Two brothers hijack an ambulance after a bank heist goes awry in Ambulance. William James Sharp (Yahya Abdul-Mateen II) is a military veteran, who is desperate for money to pay for cancer surgery for his wife Amy (Moses Ingram). Desperate, Will goes to his adoptive brother Danny (Jake Gyllenhaal) for help and ends up being recruited into taking part in a $32 million bank heist. However, the heist is thwarted with the arrival of the Special Investigation Section of the LAPD and, during the escape, Will shoots police officer Zach (Jackson White) and Danny ends up hijacking the arriving ambulance, along with paramedic Cam Thompson (Eiza González). With Cam tending to Zach in the back, Danny and Will go on a high-speed chase across Los Angeles, with both the LAPD and FBI in tow.
Ambulance is the latest film from action maestro Michael Bay, which is a remake of the 2005 Danish film of the same name. The film stars Yahya Abdul-Mateen II (Candyman) and Jake Gyllenhaal as semi-estranged adoptive brothers Will and Danny Sharp, who are reunited when Will comes to Danny to ask for money for his wife’s surgery. Danny instead asks Will to take part in a bank heist, despite the former’s intentions never to be involved in his adoptive family’s criminal lifestyle. However, the robbery goes awry and Will and Danny end up going on the run in a stolen ambulance with $16M in tow. With both LAPD Captain Monroe (Garret Dillahunt) and FBI Agent Anson Clark (Keir O’Donnell) on their tale, Will and Danny end up speeding across the city looking to make a desperate escape.
It has been nearly three decades since Michael Bay made the transition from music video director to the guy that is pretty much synonymous with high-octane action filmmaking. In many ways, Ambulance is a film that sees Michael Bay try to return to his R-rated Bad Boys heyday after spending most of the last 15 years making five Transformers movies, with only the only films made in between being 2013’s Pain & Gain, 2016’s 13 Hours, and 2019’s 6 Underground.
For better or for worse, Ambulance ends up being pretty much the most Michael Bayest Michael Bay film in quite some time, with the film featuring pretty much everything that the director is known for. Jake Gyllenhaal’s Danny Sharp is a very prototypical Michael Bay character, who is simultaneously an unlikeable scumbag and someone the audience is expected to root for at times. However, the true protagonists of Ambulance are Yahya Abdul-Mateen II as Danny’s more level-headed adoptive brother Will Sharp and Eiza González (Baby Driver, Hobbs & Shaw) as the very conflicted EMT Cam Thompson.
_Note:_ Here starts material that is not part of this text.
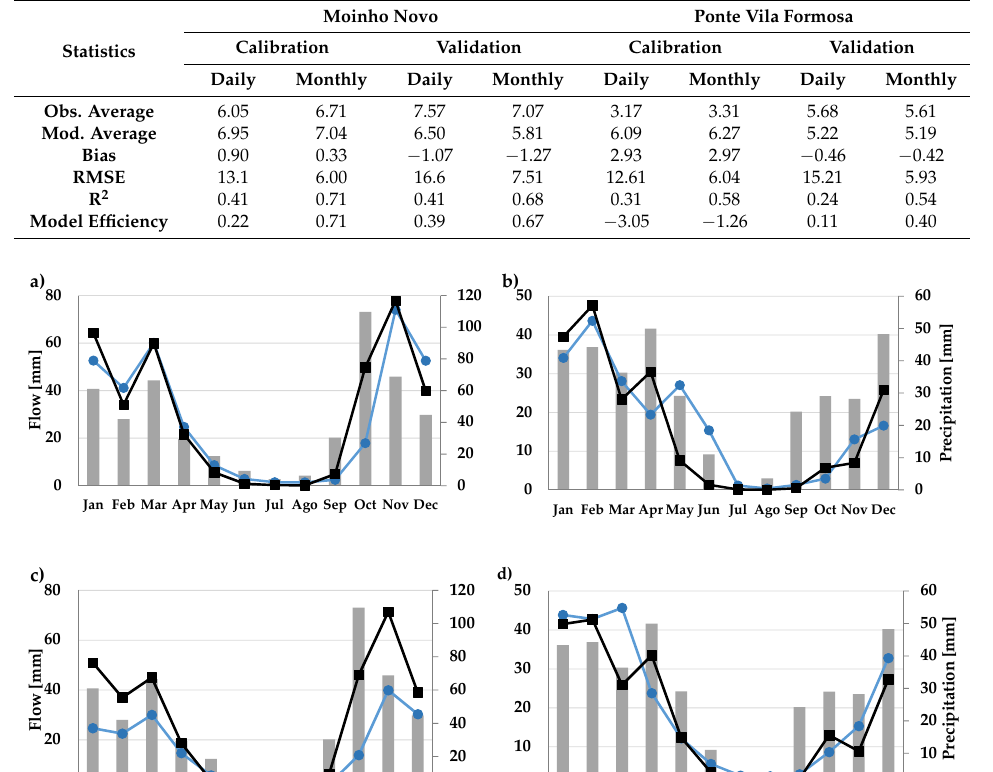
Table 4. The daily and monthly flow statistics at Moinho Novo and Ponte Vila Formosa.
Despite the bulk of the film being an extended car chase, arguably the most memorable sequence of Ambulance is an extended (and incredibly graphic) scene of emergency surgery in the back of the ambulance, with trauma doctors talking Cam through the procedure via video call. The sequence is equal part ridiculous and shockingly violent, which pretty much sums up Michael Bay in a nutshell.
At this point in his career, Michael Bay is probably not going to make any new fans. As such, Ambulance is either going to be a film that you dig or take away as an example of cinematic excess that will leave you bowing your head in shame.